New Scientist recently ran an article about steganography. If you don’t already know, steganography is essentially encryption with a difference. Specifically, encryption is usually obvious. It may be that the data Alice sends via email to Bob with public key cryptography is entirely secure from eves-dropping by Eve (pun intended, sorry), but Eve will know data is being sent that she might be interested in. Steganography, by contrast, seeks to hide the encrypted data so Eve is not aware of its very existence.
It’s a very ancient idea, stretching back to ancient Greece. In modern times a common way to perform the trick is to hide data in an image. One of my more gifted undergraduate students did a final year project on this with me. We used a known password as a seed for a pseudo-random number generator to determine which pixels of the image we would embed the data in. By playing with the least significant bit of one colour in randomly spaced pixels, you can very effectively hide data.
The New Scientist article suggests that if you detect the steganography, and if we obtain the computer of the suspect and if they have carelessly wiped the software, there might be traces that tell you this was done. Now let’s remember the whole point of steganography is that the first step is improbable, you most likely won’t detect it.

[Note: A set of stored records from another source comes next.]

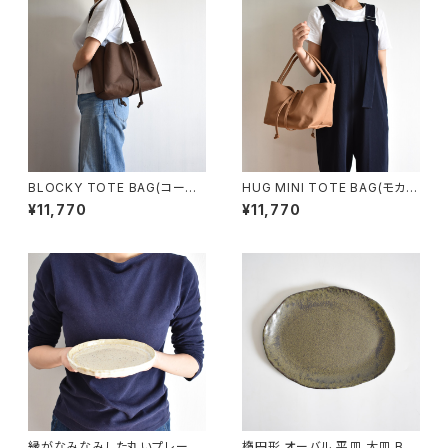
BLOCKY TOTE BAG(コーヒ
HUG MINI TOTE BAG(モカ/
ー/ブラウン)
ブラウン)
¥11,770
¥11,770
縁がなみなみした丸いプレート
楕円形 オーバル 平皿 大皿 BS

The issue is, in today’s geopolitical situation, reasonably serious. It has been suggested (see the wikipedia article I linked above), that such techniques were used to exchange data on site like ebay to plan major terrorist attacks. With lots of analysis software only playing with known algorithms, or relying on comparing modified images with the original (where the original may not be available) what can such a major website do to prevent such abuse? Well, I thought an approach would be to essentially employ the same techniques with random data. That is, randomly poking data into bits in pixels here and there will, up to a certain point, not affect image clarity to the naked eye, but unless the encrypted data is loaded with huge amounts of error correcting code, it will destroy the payload. You could easily automatically run such a filter over uploaded data. I’m sure similar approaches would work for digital sound.